The Louis bubble is pretty well burst, I think. Everybody wondered what would happen when he ran into a guy he couldn't cow. Well, now, we've got the answer. Joe will try a comeback I suppose. He's young and he has plenty of fighting years ahead of him. But there are two strikes on him now, for Schmeling showed the rest of the boys what to do until the doctor comes.

German Gets Title Bout
The real winner in tonight's holocaust was promoter Mike Jacobs. Schmeling did pretty well himself, but Maestro Mike fared better, for a few days ago -- merely as a precautionary measure and not because he thought it would be actually necessary, Promoter Jacobs signed Schmeling to a contract that stipulated he would fight Champion Jim Braddock for him in the event he accomplished the unexpected and got past Joe.

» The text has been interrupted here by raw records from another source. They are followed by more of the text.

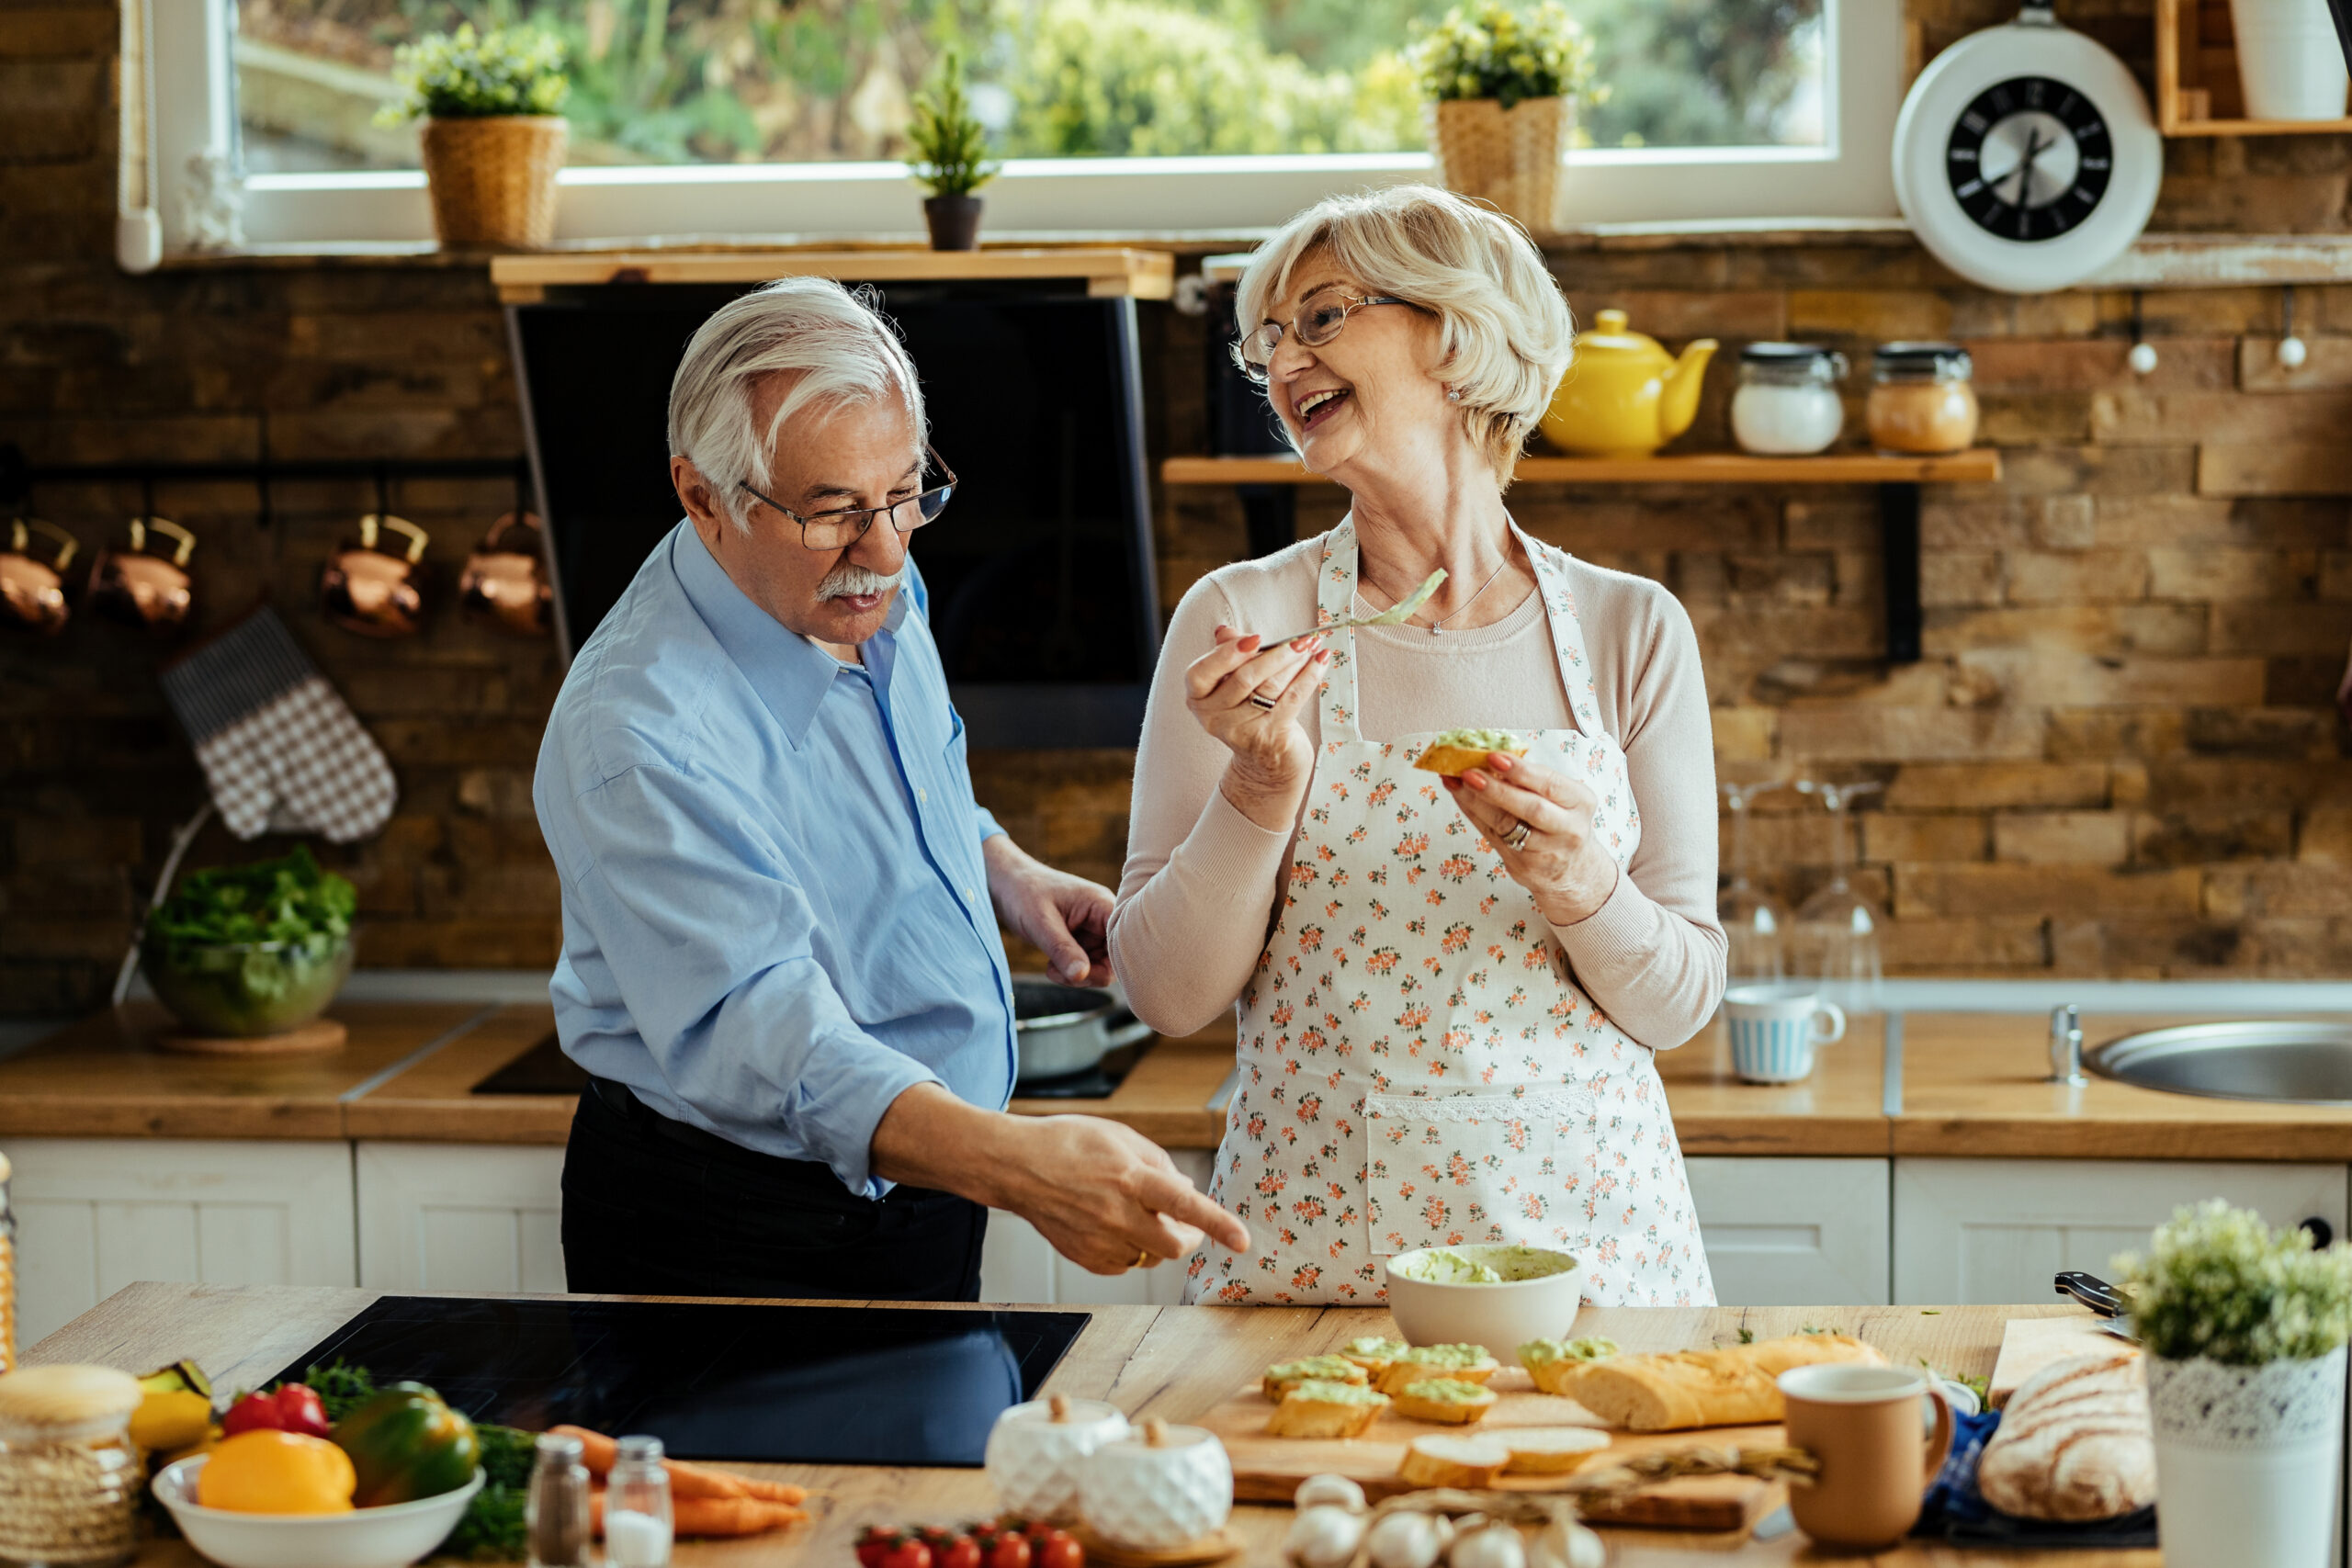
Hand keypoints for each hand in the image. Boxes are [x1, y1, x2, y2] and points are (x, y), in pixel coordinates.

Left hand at [984, 836, 1112, 985]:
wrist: (1007, 885)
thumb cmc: (1023, 893)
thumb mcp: (1040, 922)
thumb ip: (1062, 949)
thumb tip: (1082, 975)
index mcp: (1102, 905)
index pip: (1125, 939)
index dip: (1113, 961)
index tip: (1083, 972)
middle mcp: (1104, 918)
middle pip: (1116, 959)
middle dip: (1089, 974)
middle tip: (1059, 973)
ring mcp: (1095, 931)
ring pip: (1102, 967)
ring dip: (1078, 976)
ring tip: (1051, 967)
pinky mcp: (1083, 941)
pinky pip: (1088, 966)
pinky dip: (1071, 973)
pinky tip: (1052, 964)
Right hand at [998, 1113, 1252, 1274]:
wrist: (1015, 1166)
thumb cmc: (1068, 1143)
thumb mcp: (1120, 1137)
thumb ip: (1158, 1163)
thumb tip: (1185, 1189)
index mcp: (1130, 1177)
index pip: (1183, 1204)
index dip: (1217, 1223)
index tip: (1243, 1240)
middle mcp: (1116, 1214)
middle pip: (1173, 1246)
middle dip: (1189, 1239)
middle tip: (1188, 1227)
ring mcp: (1098, 1240)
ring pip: (1148, 1257)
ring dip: (1153, 1240)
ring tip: (1130, 1212)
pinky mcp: (1084, 1258)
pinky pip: (1123, 1265)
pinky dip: (1127, 1249)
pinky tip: (1109, 1225)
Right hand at [1185, 625, 1329, 829]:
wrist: (1266, 761)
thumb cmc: (1248, 709)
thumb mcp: (1231, 682)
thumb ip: (1227, 654)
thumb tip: (1225, 631)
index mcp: (1197, 698)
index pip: (1201, 673)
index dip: (1227, 654)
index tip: (1256, 638)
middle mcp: (1213, 717)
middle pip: (1243, 678)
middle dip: (1275, 654)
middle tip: (1300, 638)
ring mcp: (1240, 731)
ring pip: (1270, 688)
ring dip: (1295, 663)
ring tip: (1312, 645)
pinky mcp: (1268, 738)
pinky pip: (1291, 700)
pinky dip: (1309, 677)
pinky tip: (1321, 660)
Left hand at [1442, 752, 1619, 926]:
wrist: (1572, 869)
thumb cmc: (1560, 821)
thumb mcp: (1560, 797)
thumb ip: (1530, 780)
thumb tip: (1488, 755)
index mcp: (1581, 802)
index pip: (1550, 784)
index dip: (1521, 771)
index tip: (1494, 757)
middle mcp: (1569, 829)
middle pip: (1531, 808)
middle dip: (1497, 789)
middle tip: (1469, 773)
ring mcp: (1548, 852)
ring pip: (1507, 825)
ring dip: (1477, 802)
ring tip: (1457, 783)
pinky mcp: (1526, 867)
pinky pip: (1493, 837)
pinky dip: (1474, 815)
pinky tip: (1461, 798)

The happiest guy in town is Braddock. He'd rather fight Schmeling than Louis and he gets his wish. Jim thinks he can beat Schmeling and I'm inclined to agree with him. Braddock was as surprised as the rest of us at Max's miracle. He had picked Louis to win, after studying both fighters, so that makes him just another expert gone wrong. There are reports from abroad that Hitler intends to make Joe (Yussel the Mussel) Jacobs a field marshal for his managerial services to Max. As for Louis, he's regusted.